* [Activity] Reproduce verbatim the transcribed text in every one of the entries below, leaving the pictures out of your answer.

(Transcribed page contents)
+++

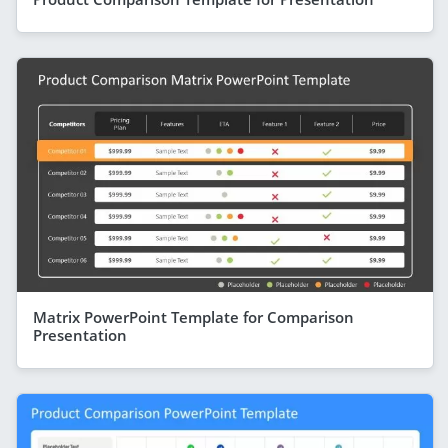
Matrix PowerPoint Template for Comparison
Presentation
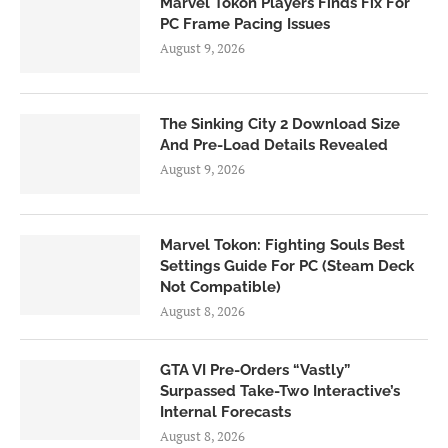
Marvel Tokon Players Finds Fix For
PC Frame Pacing Issues
August 9, 2026
The Sinking City 2 Download Size
And Pre-Load Details Revealed
August 9, 2026
Marvel Tokon: Fighting Souls Best
Settings Guide For PC (Steam Deck
Not Compatible)
August 8, 2026
GTA VI Pre-Orders “Vastly”
Surpassed Take-Two Interactive’s
Internal Forecasts
August 8, 2026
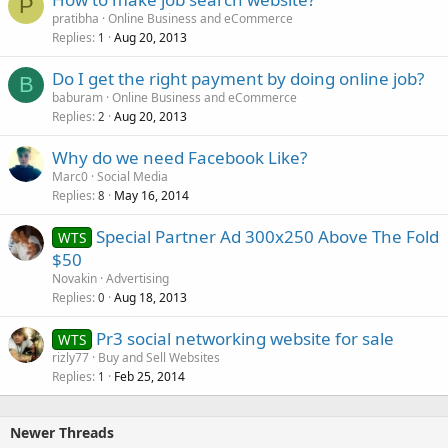
P
pratibha
Online Business and eCommerce
Replies
Aug 20, 2013
1
Do I get the right payment by doing online job?
B
baburam
Online Business and eCommerce
Replies
Aug 20, 2013
2
Why do we need Facebook Like?
Marc0
Social Media
Replies
May 16, 2014
8
Special Partner Ad 300x250 Above The Fold
WTS
$50
Novakin
Advertising
Replies
Aug 18, 2013
0
Pr3 social networking website for sale
WTS
rizly77
Buy and Sell Websites
Replies
Feb 25, 2014
1
Newer Threads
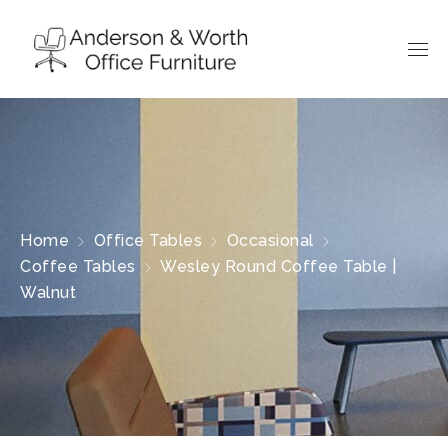
Home
Office Tables
Occasional
Coffee Tables
Wesley Round Coffee Table |
Walnut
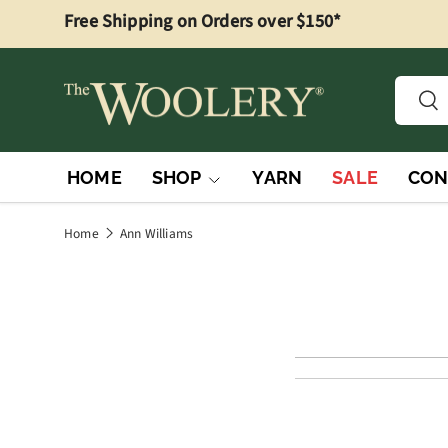
Free Shipping on Orders over $150*
Skip to content
Searc
Sea
HOME
SHOP
YARN
SALE
CON
Home
Ann Williams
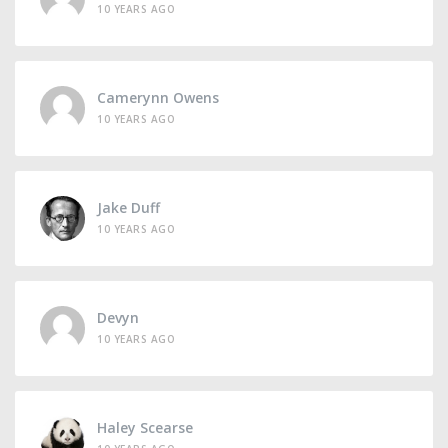
10 YEARS AGO
Camerynn Owens
10 YEARS AGO
Jake Duff
10 YEARS AGO
Devyn
10 YEARS AGO
Haley Scearse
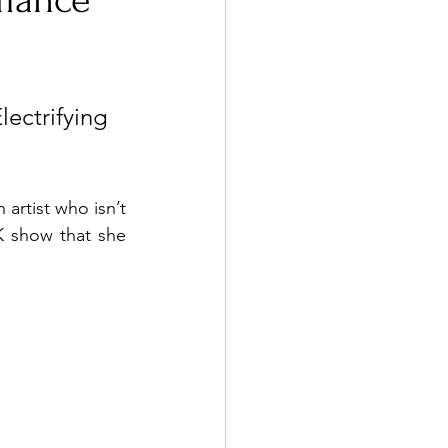
rmance
ctrifying 
artist who isn’t 
K show that she 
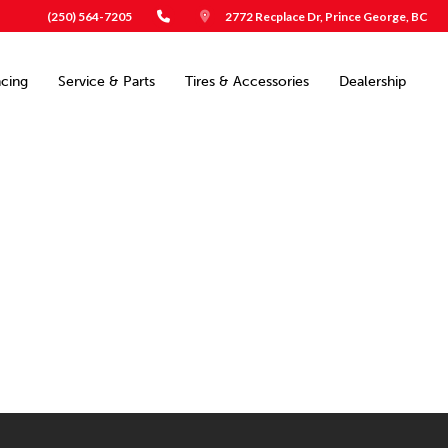
(250) 564-7205
2772 Recplace Dr, Prince George, BC
ncing
Service & Parts
Tires & Accessories
Dealership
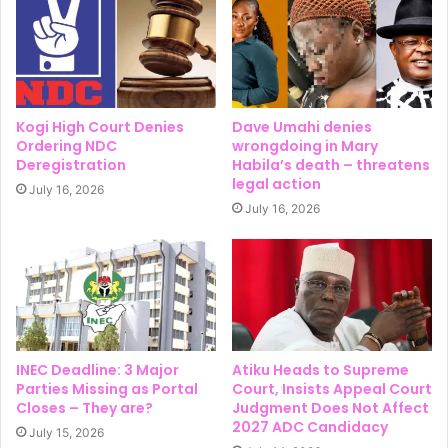
Kogi High Court Denies
Dave Umahi denies
Ordering NDC
wrongdoing in Mary
Deregistration
Habila’s death – threatens
legal action
July 16, 2026
July 16, 2026
INEC Deadline: 3 Major
Atiku Heads to Supreme
Parties Missing as Portal
Court, Insists Appeal Court
Closes – They are?
Judgment Does Not Affect
2027 ADC Candidacy
July 15, 2026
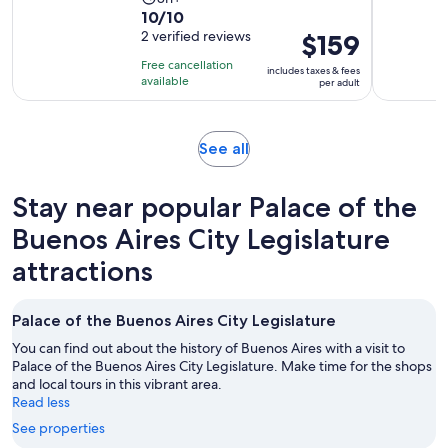
10.0
10/10
duration
out
2 verified reviews
Price
$159
is
of
is
8
Free cancellation
includes taxes & fees
10
$159
hours
available
per adult
with
per
2
adult
reviews
Opens
See all
in
new
Stay near popular Palace of the
tab
Buenos Aires City Legislature
attractions
Palace of the Buenos Aires City Legislature
You can find out about the history of Buenos Aires with a visit to
Palace of the Buenos Aires City Legislature. Make time for the shops
and local tours in this vibrant area.
Read less
See properties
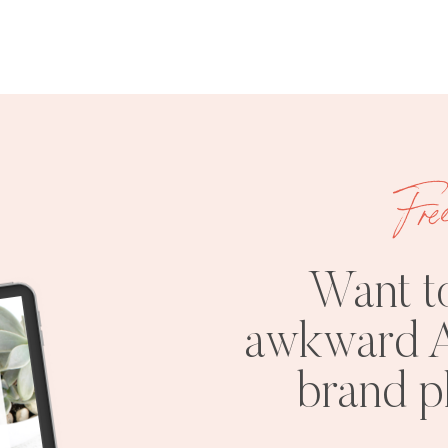
Fre
Want t
awkward A
brand 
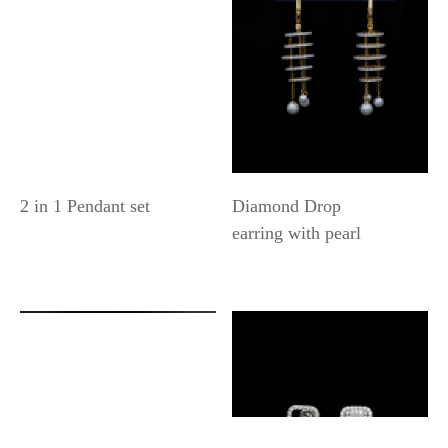
2 in 1 Pendant set
Diamond Drop
earring with pearl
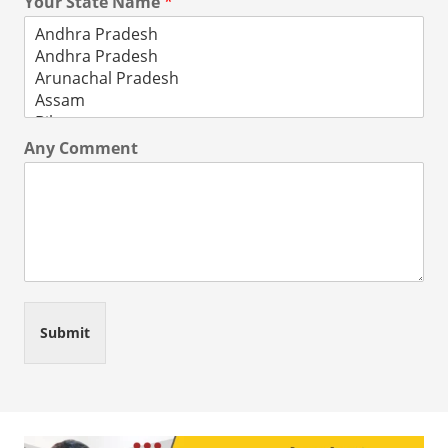
Your State Name
*
Any Comment
Submit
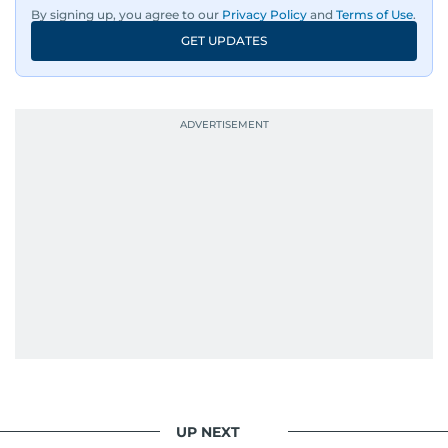
By signing up, you agree to our
Privacy Policy
and
Terms of Use
.
GET UPDATES
UP NEXT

+++

* [Response to the task]
Matrix PowerPoint Template for Comparison
Presentation
Marvel Tokon Players Finds Fix For
PC Frame Pacing Issues
August 9, 2026
The Sinking City 2 Download Size
And Pre-Load Details Revealed
August 9, 2026
Marvel Tokon: Fighting Souls Best
Settings Guide For PC (Steam Deck
Not Compatible)
August 8, 2026
GTA VI Pre-Orders “Vastly”
Surpassed Take-Two Interactive’s
Internal Forecasts
August 8, 2026
P
pratibha
Online Business and eCommerce
Replies
Aug 20, 2013
1
Do I get the right payment by doing online job?
B
baburam
Online Business and eCommerce
Replies
Aug 20, 2013
2
Why do we need Facebook Like?
Marc0
Social Media
Replies
May 16, 2014
8
Special Partner Ad 300x250 Above The Fold
WTS
$50
Novakin
Advertising
Replies
Aug 18, 2013
0
Pr3 social networking website for sale
WTS
rizly77
Buy and Sell Websites
Replies
Feb 25, 2014
1
Newer Threads
Home
Office Tables
Occasional
Coffee Tables
Wesley Round Coffee Table |
Walnut
Free Shipping on Orders over $150*
Skip to content
Searc
Sea
HOME
SHOP
YARN
SALE
CON
Home
Ann Williams
10 YEARS AGO
Camerynn Owens
10 YEARS AGO
Jake Duff
10 YEARS AGO
Devyn
10 YEARS AGO
Haley Scearse
rmance
ctrifying 
artist who isn’t 
K show that she 
(250) 564-7205
2772 Recplace Dr, Prince George, BC
ncing
Service & Parts
Tires & Accessories
Dealership
Kogi High Court Denies
Dave Umahi denies
Ordering NDC
wrongdoing in Mary
Deregistration
Habila’s death – threatens
legal action
July 16, 2026
July 16, 2026
INEC Deadline: 3 Major
Atiku Heads to Supreme
Parties Missing as Portal
Court, Insists Appeal Court
Closes – They are?
Judgment Does Not Affect
2027 ADC Candidacy
July 15, 2026
10.0
10/10
duration
out
2 verified reviews
Price
$159
is
of
is
8
Free cancellation
includes taxes & fees
10
$159
hours
available
per adult
with
per
2
adult
reviews
Opens
See all
in
new
Stay near popular Palace of the
tab
Buenos Aires City Legislature
attractions
Palace of the Buenos Aires City Legislature
You can find out about the history of Buenos Aires with a visit to
Palace of the Buenos Aires City Legislature. Make time for the shops
and local tours in this vibrant area.
Read less
See properties
Fre
Want t
awkward A
brand 
2 in 1 Pendant set
Diamond Drop
earring with pearl
Your State Name
*
Any Comment
Submit
By signing up, you agree to our
Privacy Policy
and
Terms of Use
.
GET UPDATES
UP NEXT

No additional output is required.